Your task
Wherever "play" appears in a line of the records below, count that line, and report only the number.

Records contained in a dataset
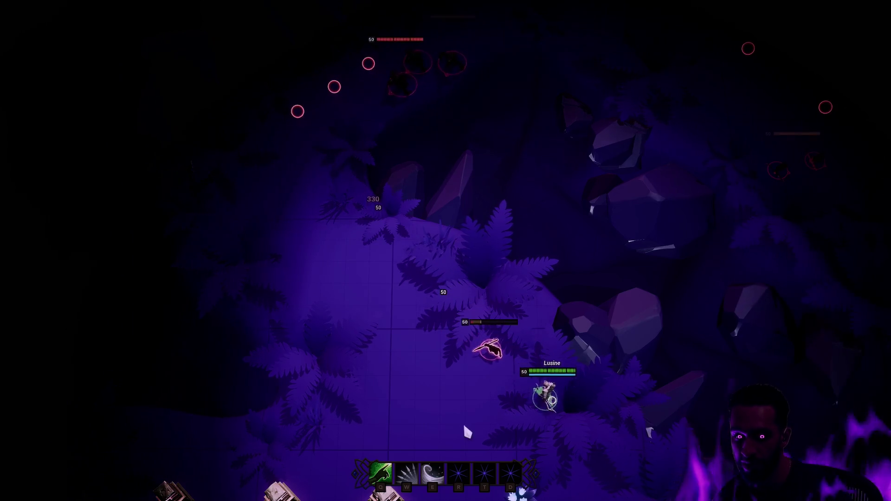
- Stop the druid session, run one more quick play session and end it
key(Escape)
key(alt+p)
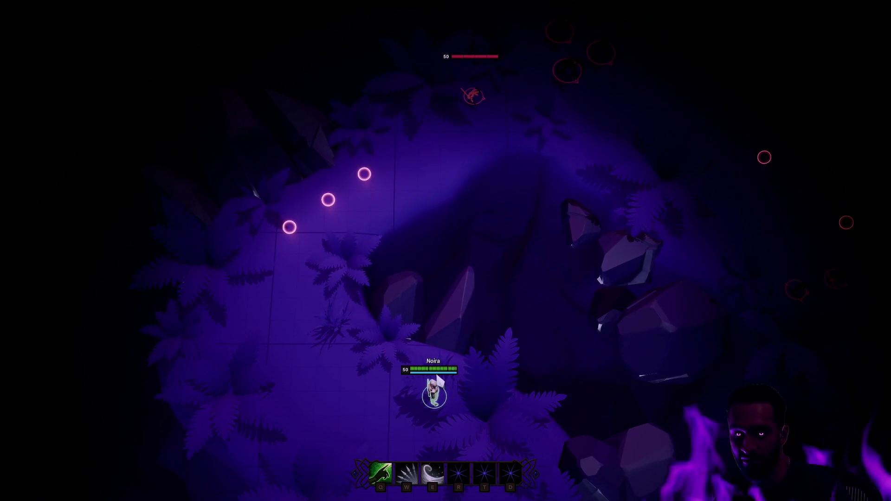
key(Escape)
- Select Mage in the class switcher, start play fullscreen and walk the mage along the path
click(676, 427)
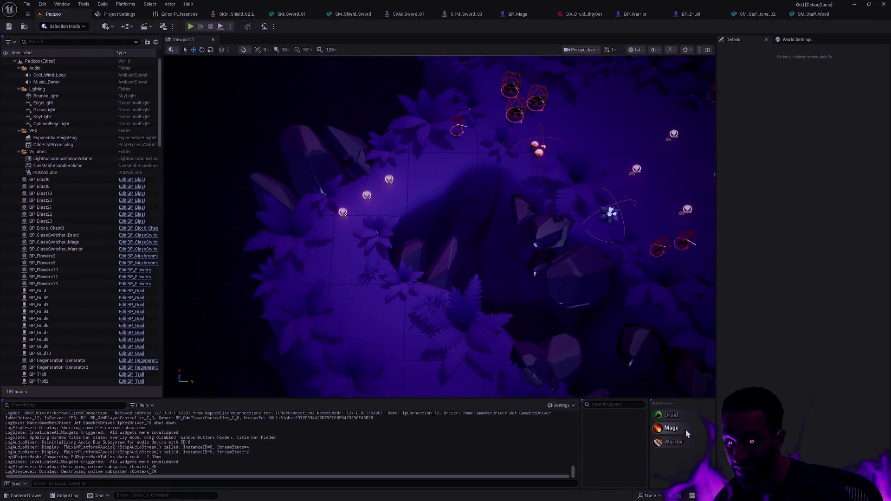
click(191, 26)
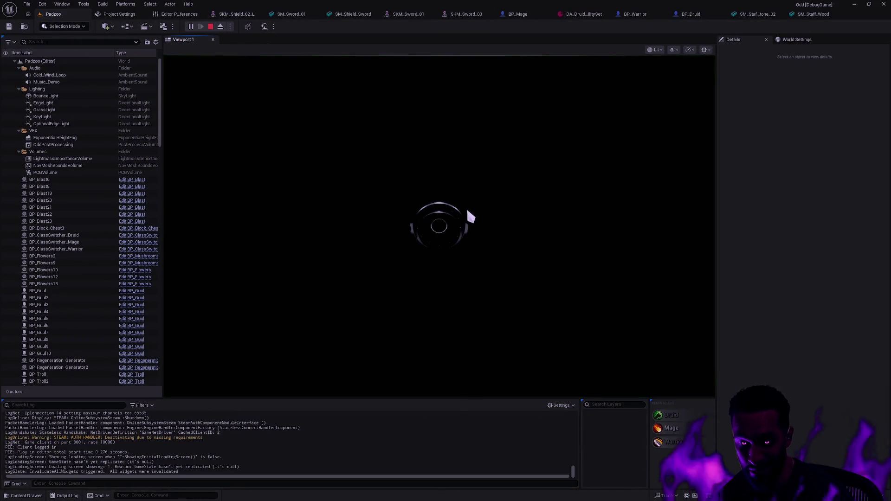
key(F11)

Solution to this exercise
2